1. Ibadah dan munajat Imam Sajjad di hadapan Allah Swt sedemikian banyak sehingga beliau mendapat julukan dan gelar sebagai keindahan para abid (sayid al-‘Âbidin, zain al-‘Âbidin) dan orang yang sangat banyak melakukan sujud (sajjâd). Imam Ali bin Husain As sedemikian meletakkan keningnya di atas tanah sehingga anggota-anggota sujud ayahku memiliki bekas-bekas yang sangat menonjol. Ia selalu memotongnya sebanyak dua kali dalam setahun. Pada setiap kalinya, ia memotong sebanyak lima potong. Oleh karena itu, ia diberi julukan Dzuts Tsafanât (Orang yang memiliki kantung-kantung).[3] Imam Sajjad As tatkala berwudhu raut wajahnya berubah menjadi pucat. Beliau ditanya mengapa demikian? Beliau menjawab, “Apakah engkau tahu di hadapan siapa gerangan aku berdiri?”[4]

Sekaitan dengan mengapa ayahnya Ali Zainul Abidin digelari al-Sajjad (Orang Yang Banyak Bersujud), Imam Baqir As berkata, “Ali bin Husain tidak mengingat sebuah nikmat Allah „Azza Wajalla kecuali ia melakukan sujud. Ia tidak membaca ayat kitab Allah „Azza Wajalla yang mengandung ayat sajdah kecuali ia melakukan sujud. Allah tidak menyelamatkannya dari kejelekan yang dikhawatirkannya kecuali ia melakukan sujud. Ketika usai mengerjakan salat wajib, ia melakukan sujud. Bekas-bekas sujud terdapat pada seluruh anggota sujudnya. Oleh karena itu, ia diberi gelar al-Sajjâd.[5]

2. Gemar memaafkan. Membalas perlakuan buruk dengan kebaikan adalah salah satu karakter utama Imam Sajjad As. Imam Ali bin Husain Zain al-Abidin menyebutkan kebaikan sifat utama ini, “Aku tidak mereguk air lebih menyegarkan daripada memendam amarah kepada orang lain.” “Memendam amarah merupakan air yang paling menyegarkan bagiku.”[6]
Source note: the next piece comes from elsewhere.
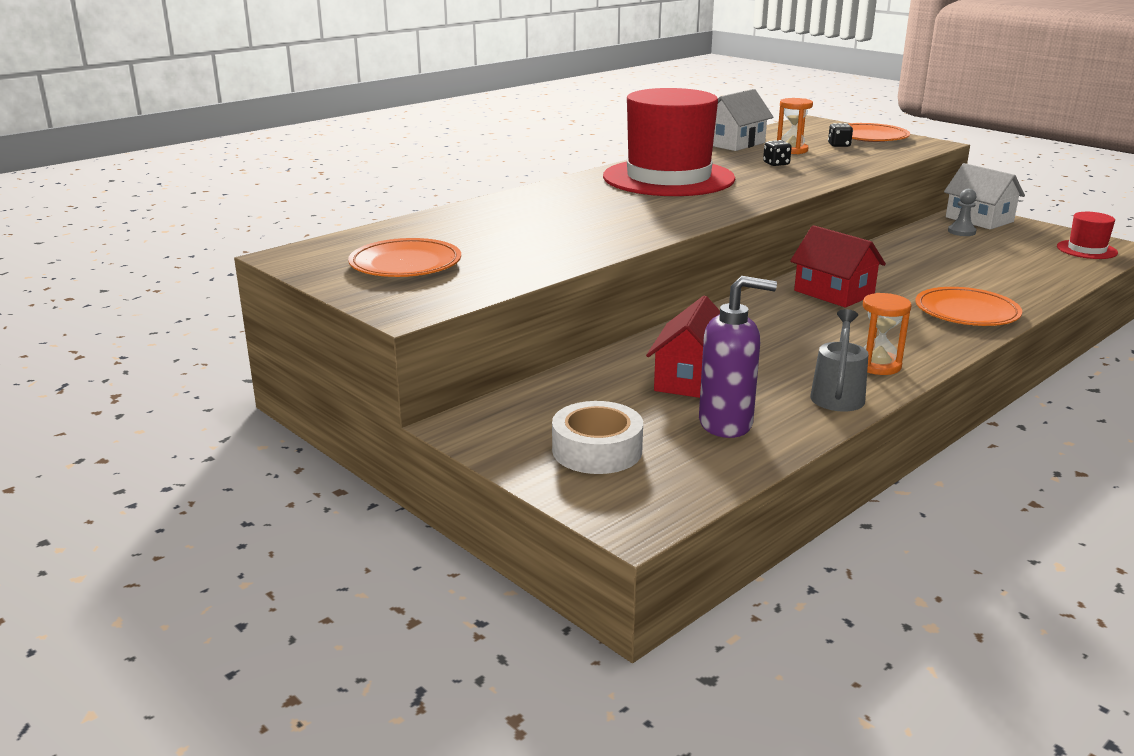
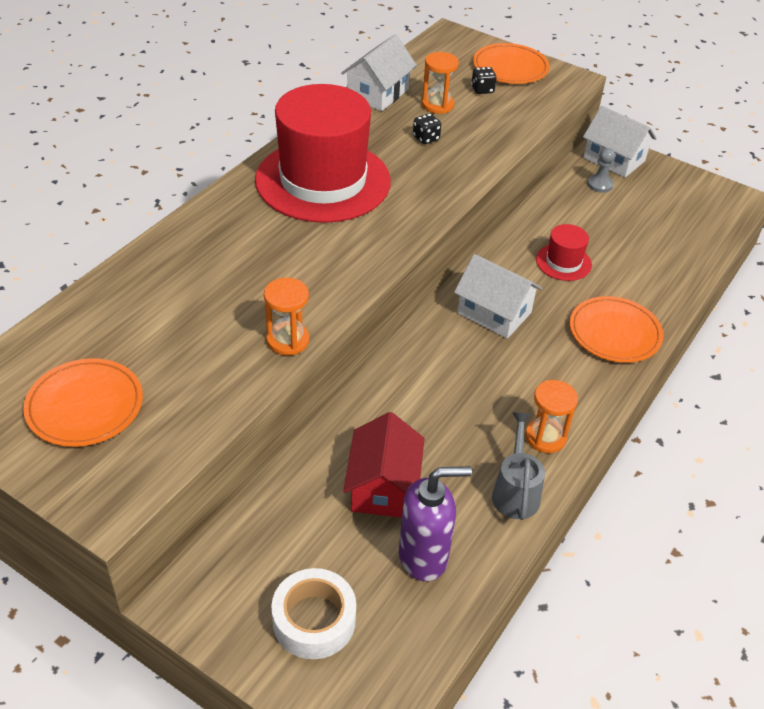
camera: 15 degrees left, 20 degrees up
(610, 246) = (287, 340): none -> orange hourglass
(834, 293) = (494, 313): red house -> white house
(1086, 250) = (711, 207): red hat -> red hat (563, 262)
Suatu hari, seorang dari keturunan Bani Hasyim berlaku kurang ajar kepada Imam Sajjad As. Imam Sajjad As tidak berkata sepatah kata pun. Setelah orang itu pulang, Imam Sajjad As berkata kepada orang-orang yang hadir di tempat itu, “Apakah kalian mendengar apa yang disampaikan orang itu? Saya ingin kalian pergi bersamaku ke orang itu dan mendengarkan jawabanku.”

Imam Sajjad As melangkah menuju tempat orang ini dan membaca ayat ini, “(yaitu) orang-orang yang menginfakkan (hartanya), baik di waktu lapang maupun sempit, dan orang-orang yang menahan amarahnya dan memaafkan (kesalahan) orang. Allah menyukai orang-orang yang berbuat kebajikan.”[7]
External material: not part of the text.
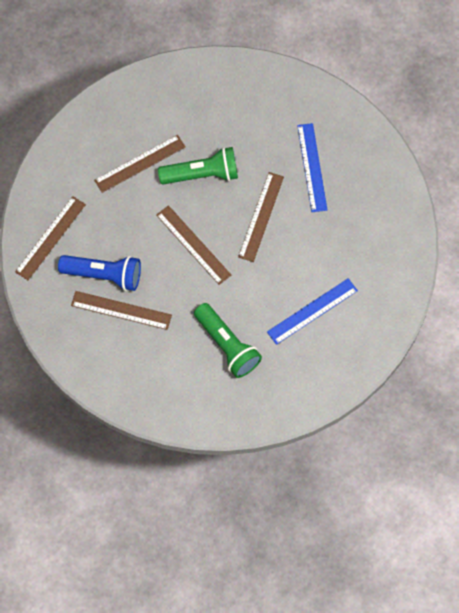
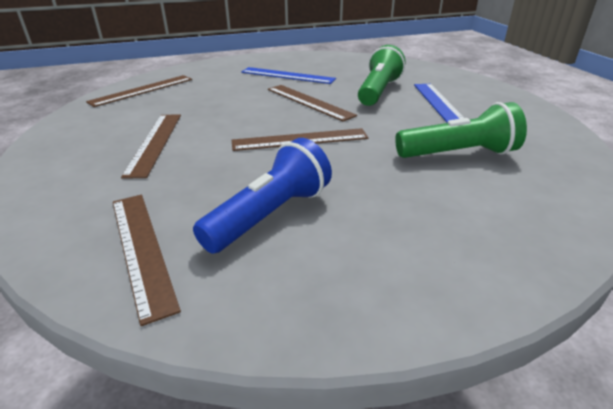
camera: 60 degrees left, 35 degrees down
(121, 310) = (345, 218): brown ruler -> brown ruler (142, 90)
(202, 174) = (223, 115): green flashlight -> green flashlight (378, 91)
Imam Sajjad As tiba di rumah orang itu. Orang itu menyangka bahwa beliau datang untuk menuntut balas atas ucapan yang ia sampaikan karena itu ia keluar rumah untuk mendengarkan jawaban dan berkonfrontasi dengannya. Imam Sajjad As bersabda kepadanya, “Wahai saudaraku! Beberapa menit yang lalu engkau datang kepadaku dan menyampaikan perkataaan (yang tidak benar); Semoga Allah Swt mengampuni sekiranya apa yang engkau sampaikan itu terdapat pada diriku. Dan memohon ampunan bagimu sekiranya apa yang engkau sampaikan itu tidak terdapat pada diriku.”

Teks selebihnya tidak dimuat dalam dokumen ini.